Breaking things down is often a useful thought exercise, whether it’s further subdividing the beat to better understand the groove, or analyzing how a classic walking bass part follows a chord progression. So let’s break it all the way down. Let’s consider a single note.

We don’t often think of a note on its own. Instead, we play songs and practice scales and phrases; we create bass lines and grooves and countermelodies. All of these are about how multiple notes fit together to form a musical statement. So what about a single note? What is it, really? Here are a few ways of looking at it.

A note is an indivisible sonic morsel, an audible event that occurs at a specific point in time.

A note is a molecule of music, the smallest fundamental unit that can take part in the chemical reaction that is musical creation and performance. It’s made up of such atomic elements as pitch, timbre, duration, and dynamic shape. Its precise placement in time is an essential attribute.

A note is a vibration, set off by fingers striking strings, or a pick stroke, thumb thump, or finger pluck. Multiplied by infinite dynamic and expressive variations, these different approaches to initiating vibration comprise a palette of artistic choices used to paint a musical moment. That moment becomes more meaningful in the context of the other events occuring in that particular slice of time—the vertical view—as well as what comes before and after—the horizontal view.

“Fortunately, our brains are well equipped for both processing tremendous amounts of data and using it to make countless, practically instantaneous decisions.”

The attack is just the beginning; a note also has a middle and an end. The shape of the note over time is the middle—short or long, loud or soft, perhaps pitch bend or vibrato. And where you place the end of the note can also be a crucial groove maneuver. Does the note sustain and eventually fade? Is it right up against the next note in a connected phrase? Do you stop it right when the snare drum hits on 2 and 4, creating an audible yet transient void that helps unify the bass and drum rhythms?

For each note we play, we make a range of decisions: Where to start and when to stop it, what pitch and in which register, which scale degree or chord tone of the currently happening harmony, where we’re coming from and where we’re going. Then there’s where on the instrument we attack the strings and how that affects the tone, from an articulate bridge sound, to a rounder, tubbier tone moving toward the neck.

The multitude of choices embodied in each note all affect what’s going on in the larger musical environment. Fortunately, our brains are well equipped for both processing tremendous amounts of data and using it to make countless, practically instantaneous decisions. We may not think about one note at a time; we might, for example, think about the dynamic shape of a phrase rather than each individual note. But behind the scenes, our brain is doing it all at both the macro and micro level.

That’s one reason playing music is such a good brain workout. Years of practice, knowledge, and experience are coded into our synapses, along with motor memory, a refined and sensitive ear, and an understanding of harmony.

And that’s why the most important ingredient in creating and expressing a note is you. You’re the one making those split-second choices about which pitch to play at each instant, and with what kind of attack, dynamics, and feel.

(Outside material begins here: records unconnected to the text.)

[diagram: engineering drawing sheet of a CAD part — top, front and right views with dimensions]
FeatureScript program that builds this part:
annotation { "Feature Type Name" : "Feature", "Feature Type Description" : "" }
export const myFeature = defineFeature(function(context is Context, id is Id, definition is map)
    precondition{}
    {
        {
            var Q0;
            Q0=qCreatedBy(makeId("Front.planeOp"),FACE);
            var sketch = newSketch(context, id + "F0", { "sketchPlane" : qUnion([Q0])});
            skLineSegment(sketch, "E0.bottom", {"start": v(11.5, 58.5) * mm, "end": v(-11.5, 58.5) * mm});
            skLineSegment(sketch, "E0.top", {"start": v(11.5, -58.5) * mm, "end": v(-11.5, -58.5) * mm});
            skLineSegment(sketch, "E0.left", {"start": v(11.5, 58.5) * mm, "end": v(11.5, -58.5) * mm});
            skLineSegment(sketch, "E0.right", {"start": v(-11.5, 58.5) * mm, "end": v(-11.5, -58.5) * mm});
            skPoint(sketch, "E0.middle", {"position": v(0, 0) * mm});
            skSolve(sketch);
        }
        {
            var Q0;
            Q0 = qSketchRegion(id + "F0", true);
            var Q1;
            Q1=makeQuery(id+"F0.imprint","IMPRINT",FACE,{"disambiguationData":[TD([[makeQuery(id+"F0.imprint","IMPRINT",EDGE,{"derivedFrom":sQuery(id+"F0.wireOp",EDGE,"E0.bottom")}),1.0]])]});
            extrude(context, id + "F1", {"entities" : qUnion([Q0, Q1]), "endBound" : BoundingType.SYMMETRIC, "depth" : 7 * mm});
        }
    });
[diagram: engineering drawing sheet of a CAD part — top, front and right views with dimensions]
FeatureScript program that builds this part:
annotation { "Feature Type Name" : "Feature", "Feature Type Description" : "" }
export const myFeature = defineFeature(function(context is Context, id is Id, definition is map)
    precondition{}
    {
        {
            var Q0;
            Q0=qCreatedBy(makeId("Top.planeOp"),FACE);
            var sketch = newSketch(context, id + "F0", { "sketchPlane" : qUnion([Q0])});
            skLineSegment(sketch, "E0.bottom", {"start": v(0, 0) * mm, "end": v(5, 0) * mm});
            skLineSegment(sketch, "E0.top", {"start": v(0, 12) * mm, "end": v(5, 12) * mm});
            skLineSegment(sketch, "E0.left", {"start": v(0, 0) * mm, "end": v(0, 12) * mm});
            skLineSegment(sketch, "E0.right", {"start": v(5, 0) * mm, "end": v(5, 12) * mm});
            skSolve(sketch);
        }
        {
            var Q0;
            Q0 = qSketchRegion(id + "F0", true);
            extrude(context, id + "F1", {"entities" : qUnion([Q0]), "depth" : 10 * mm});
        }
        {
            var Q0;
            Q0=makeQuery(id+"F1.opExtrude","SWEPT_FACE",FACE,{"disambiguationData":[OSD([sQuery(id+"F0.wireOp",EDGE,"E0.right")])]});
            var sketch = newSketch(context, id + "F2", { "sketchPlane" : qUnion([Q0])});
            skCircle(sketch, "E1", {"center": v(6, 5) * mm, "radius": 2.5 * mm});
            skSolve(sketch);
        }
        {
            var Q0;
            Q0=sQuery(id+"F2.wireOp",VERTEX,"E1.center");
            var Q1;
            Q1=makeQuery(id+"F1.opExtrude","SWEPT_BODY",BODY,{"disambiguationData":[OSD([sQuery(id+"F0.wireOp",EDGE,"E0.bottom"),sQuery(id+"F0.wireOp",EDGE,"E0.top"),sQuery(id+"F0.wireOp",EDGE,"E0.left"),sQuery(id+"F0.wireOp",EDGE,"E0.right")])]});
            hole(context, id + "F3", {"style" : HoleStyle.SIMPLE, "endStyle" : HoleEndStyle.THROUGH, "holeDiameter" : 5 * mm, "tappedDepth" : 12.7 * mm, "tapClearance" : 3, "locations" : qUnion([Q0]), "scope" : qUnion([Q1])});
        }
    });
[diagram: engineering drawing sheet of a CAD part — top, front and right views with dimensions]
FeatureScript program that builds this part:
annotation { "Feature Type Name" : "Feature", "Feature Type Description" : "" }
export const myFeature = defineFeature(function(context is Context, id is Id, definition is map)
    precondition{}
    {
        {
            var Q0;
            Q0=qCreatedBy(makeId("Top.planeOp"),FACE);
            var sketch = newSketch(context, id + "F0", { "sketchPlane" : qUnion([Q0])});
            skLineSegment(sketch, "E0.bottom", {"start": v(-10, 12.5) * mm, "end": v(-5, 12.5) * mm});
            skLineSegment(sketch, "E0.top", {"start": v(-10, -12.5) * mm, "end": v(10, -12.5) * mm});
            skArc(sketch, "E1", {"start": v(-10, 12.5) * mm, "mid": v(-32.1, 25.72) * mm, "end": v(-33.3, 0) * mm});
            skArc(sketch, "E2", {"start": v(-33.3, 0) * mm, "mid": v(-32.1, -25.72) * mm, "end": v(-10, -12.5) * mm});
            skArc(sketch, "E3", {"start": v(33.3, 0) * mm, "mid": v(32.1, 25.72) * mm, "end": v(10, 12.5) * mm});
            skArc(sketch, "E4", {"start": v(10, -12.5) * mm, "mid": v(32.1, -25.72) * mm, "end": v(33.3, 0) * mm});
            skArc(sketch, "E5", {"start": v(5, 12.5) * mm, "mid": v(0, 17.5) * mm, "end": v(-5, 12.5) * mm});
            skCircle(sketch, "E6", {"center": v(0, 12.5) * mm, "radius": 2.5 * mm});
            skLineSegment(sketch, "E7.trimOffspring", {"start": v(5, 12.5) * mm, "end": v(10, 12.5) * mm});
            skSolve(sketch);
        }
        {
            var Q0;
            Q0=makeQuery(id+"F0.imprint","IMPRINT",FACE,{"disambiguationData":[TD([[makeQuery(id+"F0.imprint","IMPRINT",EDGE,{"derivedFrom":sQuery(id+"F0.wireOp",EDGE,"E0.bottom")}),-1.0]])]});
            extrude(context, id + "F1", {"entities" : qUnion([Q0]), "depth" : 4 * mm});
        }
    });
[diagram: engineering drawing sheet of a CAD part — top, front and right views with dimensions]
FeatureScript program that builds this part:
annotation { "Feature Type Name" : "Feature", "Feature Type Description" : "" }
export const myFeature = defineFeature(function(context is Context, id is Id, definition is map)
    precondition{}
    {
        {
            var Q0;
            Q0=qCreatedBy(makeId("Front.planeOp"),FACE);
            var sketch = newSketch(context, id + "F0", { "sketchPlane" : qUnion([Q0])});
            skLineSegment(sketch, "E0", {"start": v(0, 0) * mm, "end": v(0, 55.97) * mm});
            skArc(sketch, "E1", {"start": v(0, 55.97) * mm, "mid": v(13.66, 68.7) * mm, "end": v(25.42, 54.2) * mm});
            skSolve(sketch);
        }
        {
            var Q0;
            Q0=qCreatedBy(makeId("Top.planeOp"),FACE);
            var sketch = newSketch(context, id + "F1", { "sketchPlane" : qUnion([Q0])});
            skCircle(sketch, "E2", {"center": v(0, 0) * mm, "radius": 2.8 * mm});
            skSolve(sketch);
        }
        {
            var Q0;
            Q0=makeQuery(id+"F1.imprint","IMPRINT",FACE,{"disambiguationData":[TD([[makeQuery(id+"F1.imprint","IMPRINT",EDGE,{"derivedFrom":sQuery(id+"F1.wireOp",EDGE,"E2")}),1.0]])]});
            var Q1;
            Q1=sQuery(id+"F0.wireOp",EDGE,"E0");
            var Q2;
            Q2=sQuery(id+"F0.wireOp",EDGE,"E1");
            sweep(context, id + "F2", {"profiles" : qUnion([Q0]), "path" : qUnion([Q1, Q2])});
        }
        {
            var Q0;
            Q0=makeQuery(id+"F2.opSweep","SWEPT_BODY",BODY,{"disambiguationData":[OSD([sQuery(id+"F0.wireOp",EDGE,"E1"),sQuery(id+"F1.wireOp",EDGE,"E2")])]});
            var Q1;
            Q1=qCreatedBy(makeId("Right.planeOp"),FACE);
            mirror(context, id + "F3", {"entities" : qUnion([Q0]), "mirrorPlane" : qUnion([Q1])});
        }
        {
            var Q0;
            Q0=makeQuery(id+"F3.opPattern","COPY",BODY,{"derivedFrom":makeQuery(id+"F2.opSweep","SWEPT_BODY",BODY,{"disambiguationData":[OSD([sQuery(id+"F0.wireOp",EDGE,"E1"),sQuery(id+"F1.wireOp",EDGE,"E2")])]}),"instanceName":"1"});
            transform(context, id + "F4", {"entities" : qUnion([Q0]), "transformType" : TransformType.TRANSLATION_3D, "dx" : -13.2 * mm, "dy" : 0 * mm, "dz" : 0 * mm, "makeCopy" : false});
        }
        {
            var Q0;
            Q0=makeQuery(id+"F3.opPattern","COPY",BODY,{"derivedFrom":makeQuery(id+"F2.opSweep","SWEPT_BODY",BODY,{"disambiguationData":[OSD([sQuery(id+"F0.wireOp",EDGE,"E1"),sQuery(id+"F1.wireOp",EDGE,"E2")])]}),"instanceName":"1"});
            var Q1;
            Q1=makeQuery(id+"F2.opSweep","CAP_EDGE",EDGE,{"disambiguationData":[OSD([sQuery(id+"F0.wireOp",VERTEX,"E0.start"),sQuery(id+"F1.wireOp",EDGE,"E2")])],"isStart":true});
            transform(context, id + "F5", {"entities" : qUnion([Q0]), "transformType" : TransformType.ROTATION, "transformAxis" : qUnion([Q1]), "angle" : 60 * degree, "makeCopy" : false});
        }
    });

Your entire life bears on these choices, from all the music that has influenced you, to how you’ve chosen to practice, to your relationship with the material you’re playing today. Even your personality or how you feel are a part of it. Are you feeling solid and confident or timid and tentative? Are you generous and supportive of others onstage and off? Do you have something to prove? There are many factors you could consider. Most of them are specific to you.

You get to decide how the music comes through you. You are the one choosing the properties of each musical molecule in the chemical compound. It is you and your interactions with your musical partners that catalyze these reactions to create something new, unique, and beautiful. And that is something worth taking note of.